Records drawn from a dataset
+ + + +

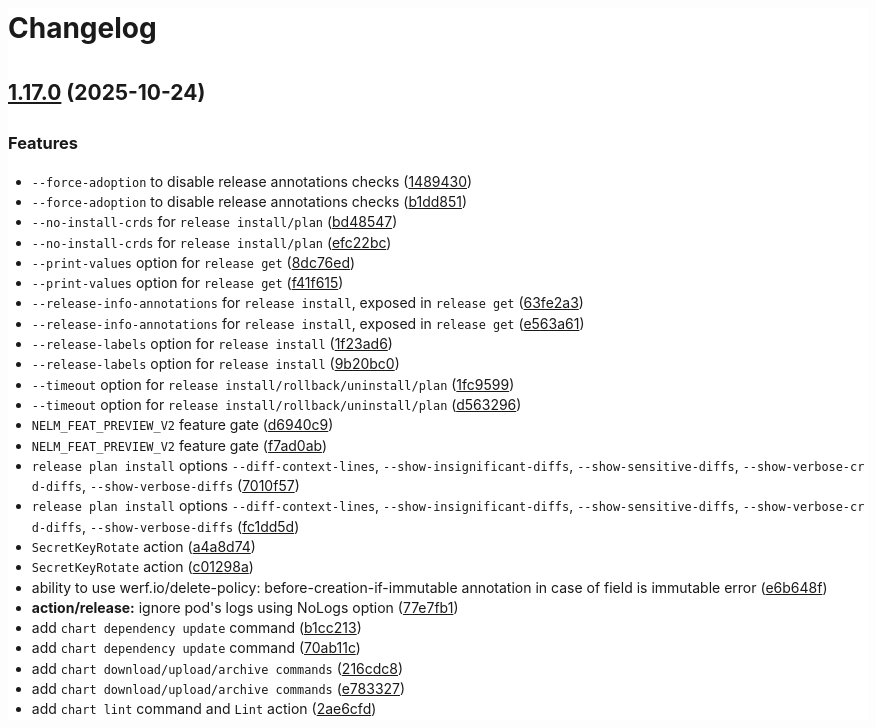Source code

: # Changelog

## [1.17.0](https://github.com/werf/nelm/compare/v1.16.0...v1.17.0) (2025-10-24)


### Features

* `--force-adoption` to disable release annotations checks ([1489430](https://github.com/werf/nelm/commit/1489430f28a892100f80908434175b09142b07b8))
* `--force-adoption` to disable release annotations checks ([b1dd851](https://github.com/werf/nelm/commit/b1dd8519a41ae7862880d752b01ef73dc2284e60))
* `--no-install-crds` for `release install/plan` ([bd48547](https://github.com/werf/nelm/commit/bd485476b5a8c8bce60cf2d9c6b2c0ff15d20fa9))
* `--no-install-crds` for `release install/plan` ([efc22bc](https://github.com/werf/nelm/commit/efc22bca73d07af229c351ca74f3e29ebb571f44))
* `--print-values` option for `release get` ([8dc76ed](https://github.com/werf/nelm/commit/8dc76ed231a24b608851235829d8f9e7f297870b))
* `--print-values` option for `release get` ([f41f615](https://github.com/werf/nelm/commit/f41f615b3917da22d333d6d588b7b7adf2f9505e))
* `--release-info-annotations` for `release install`, exposed in `release get` ([63fe2a3](https://github.com/werf/nelm/commit/63fe2a3d2dd36de2c00f8a874d8a50287f6002c5))
* `--release-info-annotations` for `release install`, exposed in `release get` ([e563a61](https://github.com/werf/nelm/commit/e563a61ee1bc9aa42e0c932d464375588b80774d))
* `--release-labels` option for `release install` ([1f23ad6](https://github.com/werf/nelm/commit/1f23ad66cd0a4f7ddd14f839d21f9fc249427958))
* `--release-labels` option for `release install` ([9b20bc0](https://github.com/werf/nelm/commit/9b20bc0c63e8651ce3cd728fcf9d8d471da12652))
* `--timeout` option for `release install/rollback/uninstall/plan` ([1fc9599](https://github.com/werf/nelm/commit/1fc95999e2c9fc6cefc62c10082227e062b70f77))
* `--timeout` option for `release install/rollback/uninstall/plan` ([d563296](https://github.com/werf/nelm/commit/d563296ac4866f3d9ec0030308acb7f9ef20211a))
* `NELM_FEAT_PREVIEW_V2` feature gate ([d6940c9](https://github.com/werf/nelm/commit/d6940c9c6209a855b050c0062107651b10c1fcad))
* `NELM_FEAT_PREVIEW_V2` feature gate ([f7ad0ab](https://github.com/werf/nelm/commit/f7ad0abc92c5b1462e56ddf13a037752c755278e))
* `release plan install` options `--diff-context-lines`, `--show-insignificant-diffs`, `--show-sensitive-diffs`, `--show-verbose-crd-diffs`, `--show-verbose-diffs` ([7010f57](https://github.com/werf/nelm/commit/7010f579c98e44d15e916584b1dab8305b924ba7))
* `release plan install` options `--diff-context-lines`, `--show-insignificant-diffs`, `--show-sensitive-diffs`, `--show-verbose-crd-diffs`, `--show-verbose-diffs` ([fc1dd5d](https://github.com/werf/nelm/commit/fc1dd5d4aa1d4c310ae930121ccf77267ab130a6))
* `SecretKeyRotate` action ([a4a8d74](https://github.com/werf/nelm/commit/a4a8d74b91f9e8504e3fce499c3a4e2c6abef5a0))
* `SecretKeyRotate` action ([c01298a](https://github.com/werf/nelm/commit/c01298ae45f1277739d94d1913b4b8a8e34e5896))
* ability to use werf.io/delete-policy: before-creation-if-immutable annotation in case of field is immutable error ([e6b648f](https://github.com/werf/nelm/commit/e6b648f4d965b371b30e7cc8c9a672f5f591493c))
* **action/release:** ignore pod's logs using NoLogs option ([77e7fb1](https://github.com/werf/nelm/commit/77e7fb1dcd5485085cad8dd147e8691da4ba502c))
* add `chart dependency update` command ([b1cc213](https://github.com/werf/nelm/commit/b1cc2139c7cf1a1846a8a728bebfe0fd1e4e8a7c))
* add `chart dependency update` command ([70ab11c](https://github.com/werf/nelm/commit/70ab11c8ddb74e5323c725928921c9a0b336c757))
* add `chart download/upload/archive commands` ([216cdc8](https://github.com/werf/nelm/commit/216cdc8a704f216b2e96bdc3c56b2fb22dfbc376))
* add `chart download/upload/archive commands` ([e783327](https://github.com/werf/nelm/commit/e7833270e94d727ef5e10a755296501222edc8ae))
* add `chart lint` command and `Lint` action ([2ae6cfd](https://github.com/werf/nelm/commit/2ae6cfd81e41cb488952f258d64a167eb79eb92a))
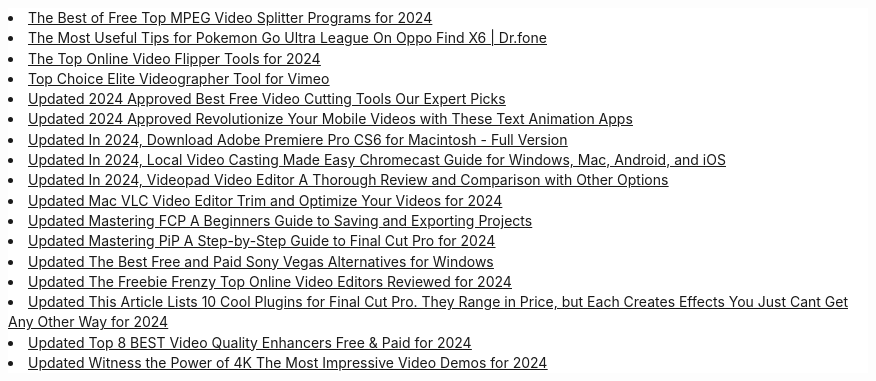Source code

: <li><a href="https://ai-video-tools.techidaily.com/the-best-of-free-top-mpeg-video-splitter-programs-for-2024/"><u>The Best of Free Top MPEG Video Splitter Programs for 2024</u></a></li>
<li><a href="https://android-pokemon-go.techidaily.com/the-most-useful-tips-for-pokemon-go-ultra-league-on-oppo-find-x6-drfone-by-drfone-virtual-android/"><u>The Most Useful Tips for Pokemon Go Ultra League On Oppo Find X6 | Dr.fone</u></a></li>
<li><a href="https://ai-video-tools.techidaily.com/the-top-online-video-flipper-tools-for-2024/"><u>The Top Online Video Flipper Tools for 2024</u></a></li>
<li><a href="https://vimeo-videos.techidaily.com/top-choice-elite-videographer-tool-for-vimeo/"><u>Top Choice  Elite Videographer Tool for Vimeo</u></a></li>
<li><a href="https://ai-video-tools.techidaily.com/updated-2024-approved-best-free-video-cutting-tools-our-expert-picks/"><u>Updated 2024 Approved Best Free Video Cutting Tools Our Expert Picks</u></a></li>
<li><a href="https://ai-video-tools.techidaily.com/updated-2024-approved-revolutionize-your-mobile-videos-with-these-text-animation-apps/"><u>Updated 2024 Approved Revolutionize Your Mobile Videos with These Text Animation Apps</u></a></li>
<li><a href="https://ai-video-tools.techidaily.com/updated-in-2024-download-adobe-premiere-pro-cs6-for-macintosh-full-version/"><u>Updated In 2024, Download Adobe Premiere Pro CS6 for Macintosh - Full Version</u></a></li>
<li><a href="https://ai-video-tools.techidaily.com/updated-in-2024-local-video-casting-made-easy-chromecast-guide-for-windows-mac-android-and-ios/"><u>Updated In 2024, Local Video Casting Made Easy Chromecast Guide for Windows, Mac, Android, and iOS</u></a></li>
<li><a href="https://ai-video-tools.techidaily.com/updated-in-2024-videopad-video-editor-a-thorough-review-and-comparison-with-other-options/"><u>Updated In 2024, Videopad Video Editor A Thorough Review and Comparison with Other Options</u></a></li>
<li><a href="https://ai-video-tools.techidaily.com/updated-mac-vlc-video-editor-trim-and-optimize-your-videos-for-2024/"><u>Updated Mac VLC Video Editor Trim and Optimize Your Videos for 2024</u></a></li>
<li><a href="https://ai-video-tools.techidaily.com/updated-mastering-fcp-a-beginners-guide-to-saving-and-exporting-projects/"><u>Updated Mastering FCP A Beginners Guide to Saving and Exporting Projects</u></a></li>
<li><a href="https://ai-video-tools.techidaily.com/updated-mastering-pip-a-step-by-step-guide-to-final-cut-pro-for-2024/"><u>Updated Mastering PiP A Step-by-Step Guide to Final Cut Pro for 2024</u></a></li>
<li><a href="https://ai-video-tools.techidaily.com/updated-the-best-free-and-paid-sony-vegas-alternatives-for-windows/"><u>Updated The Best Free and Paid Sony Vegas Alternatives for Windows</u></a></li>
<li><a href="https://ai-video-tools.techidaily.com/updated-the-freebie-frenzy-top-online-video-editors-reviewed-for-2024/"><u>Updated The Freebie Frenzy Top Online Video Editors Reviewed for 2024</u></a></li>
<li><a href="https://ai-video-tools.techidaily.com/updated-this-article-lists-10-cool-plugins-for-final-cut-pro-they-range-in-price-but-each-creates-effects-you-just-cant-get-any-other-way-for-2024/"><u>Updated This Article Lists 10 Cool Plugins for Final Cut Pro. They Range in Price, but Each Creates Effects You Just Cant Get Any Other Way for 2024</u></a></li>
<li><a href="https://ai-video-tools.techidaily.com/updated-top-8-best-video-quality-enhancers-free-and-paid-for-2024/"><u>Updated Top 8 BEST Video Quality Enhancers Free & Paid for 2024</u></a></li>
<li><a href="https://ai-video-tools.techidaily.com/updated-witness-the-power-of-4k-the-most-impressive-video-demos-for-2024/"><u>Updated Witness the Power of 4K The Most Impressive Video Demos for 2024</u></a></li>
</ul></div>

<ins class="adsbygoogle"
      style="display:block"
      data-ad-client="ca-pub-7571918770474297"
      data-ad-slot="8358498916"
      data-ad-format="auto"
      data-full-width-responsive="true"></ins>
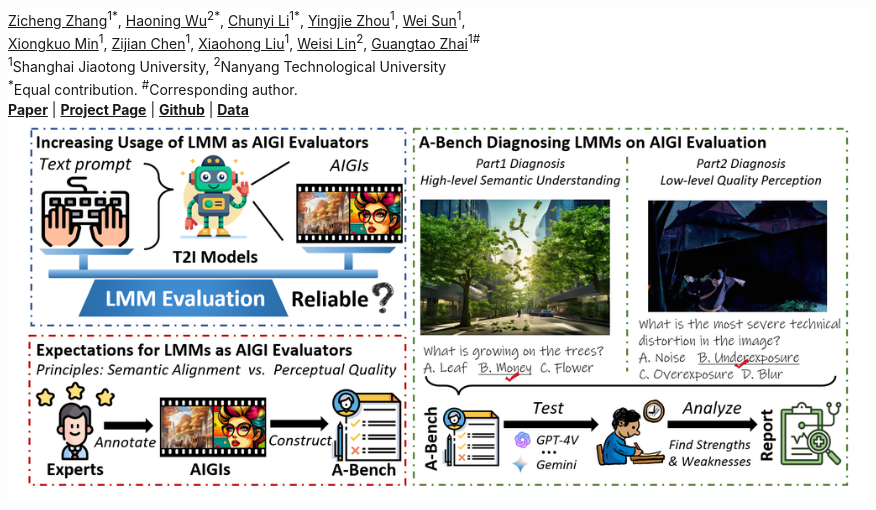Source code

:  <div>
      <a href="https://zzc-1998.github.io/" target="_blank">Zicheng Zhang</a><sup>1</sup><sup>*</sup>,
      <a href="https://teowu.github.io/" target="_blank">Haoning Wu</a><sup>2</sup><sup>*</sup>,
      <a href="https://github.com/lcysyzxdxc" target="_blank">Chunyi Li</a><sup>1</sup><sup>*</sup>,
      <a href="https://scholar.google.com/citations?hl=zh-CN&user=85yWgIcAAAAJ" target="_blank">Yingjie Zhou</a><sup>1</sup>,
      <a href="https://scholar.google.com/citations?hl=zh-CN&user=nDlEBJ8AAAAJ" target="_blank">Wei Sun</a><sup>1</sup>,
  </div>

<div>
      <a href="https://minxiongkuo.github.io/" target="_blank">Xiongkuo Min</a><sup>1</sup>,
      <a href="https://scholar.google.com/citations?hl=zh-CN&user=NSR4UkMAAAAJ" target="_blank">Zijian Chen</a><sup>1</sup>,
      <a href="https://scholar.google.ca/citations?user=Tq2hoMQAAAAJ&hl=en" target="_blank">Xiaohong Liu</a><sup>1</sup>,
      <a href="https://personal.ntu.edu.sg/wslin/Home.html" target="_blank">Weisi Lin</a><sup>2</sup>,
      <a href="https://ee.sjtu.edu.cn/en/FacultyDetail.aspx?id=24&infoid=153&flag=153" target="_blank">Guangtao Zhai</a><sup>1</sup><sup>#</sup>
      
  </div>
  <div>
  <sup>1</sup>Shanghai Jiaotong University,  <sup>2</sup>Nanyang Technological University
       </div>   
<div>
<sup>*</sup>Equal contribution. <sup>#</sup>Corresponding author. 
   </div>
  <a href="https://github.com/Q-Future/A-Bench/blob/main/A_Bench__Are_LMMs_Masters_at_Evaluating_AI_generated_Images_.pdf"><strong>Paper</strong></a> |
<a href="https://a-bench-sjtu.github.io/"><strong>Project Page</strong></a> |
<a href="https://github.com/Q-Future/A-Bench"><strong>Github</strong></a> |
 <a href="https://huggingface.co/datasets/q-future/A-Bench"><strong>Data</strong></a> 
  <div style="width: 100%; text-align: center; margin:auto;">
      <img style="width:100%" src="spotlight.png">
  </div>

+ + + +

Your reply is to repeat, unchanged, the lines above running from the one with "Programs for 2024</u></a></li>" up to and including the one with "Text Animation Apps</u></a></li>".

Task solution —
: <li><a href="https://ai-video-tools.techidaily.com/the-best-of-free-top-mpeg-video-splitter-programs-for-2024/"><u>The Best of Free Top MPEG Video Splitter Programs for 2024</u></a></li>
<li><a href="https://android-pokemon-go.techidaily.com/the-most-useful-tips-for-pokemon-go-ultra-league-on-oppo-find-x6-drfone-by-drfone-virtual-android/"><u>The Most Useful Tips for Pokemon Go Ultra League On Oppo Find X6 | Dr.fone</u></a></li>
<li><a href="https://ai-video-tools.techidaily.com/the-top-online-video-flipper-tools-for-2024/"><u>The Top Online Video Flipper Tools for 2024</u></a></li>
<li><a href="https://vimeo-videos.techidaily.com/top-choice-elite-videographer-tool-for-vimeo/"><u>Top Choice  Elite Videographer Tool for Vimeo</u></a></li>
<li><a href="https://ai-video-tools.techidaily.com/updated-2024-approved-best-free-video-cutting-tools-our-expert-picks/"><u>Updated 2024 Approved Best Free Video Cutting Tools Our Expert Picks</u></a></li>
<li><a href="https://ai-video-tools.techidaily.com/updated-2024-approved-revolutionize-your-mobile-videos-with-these-text-animation-apps/"><u>Updated 2024 Approved Revolutionize Your Mobile Videos with These Text Animation Apps</u></a></li>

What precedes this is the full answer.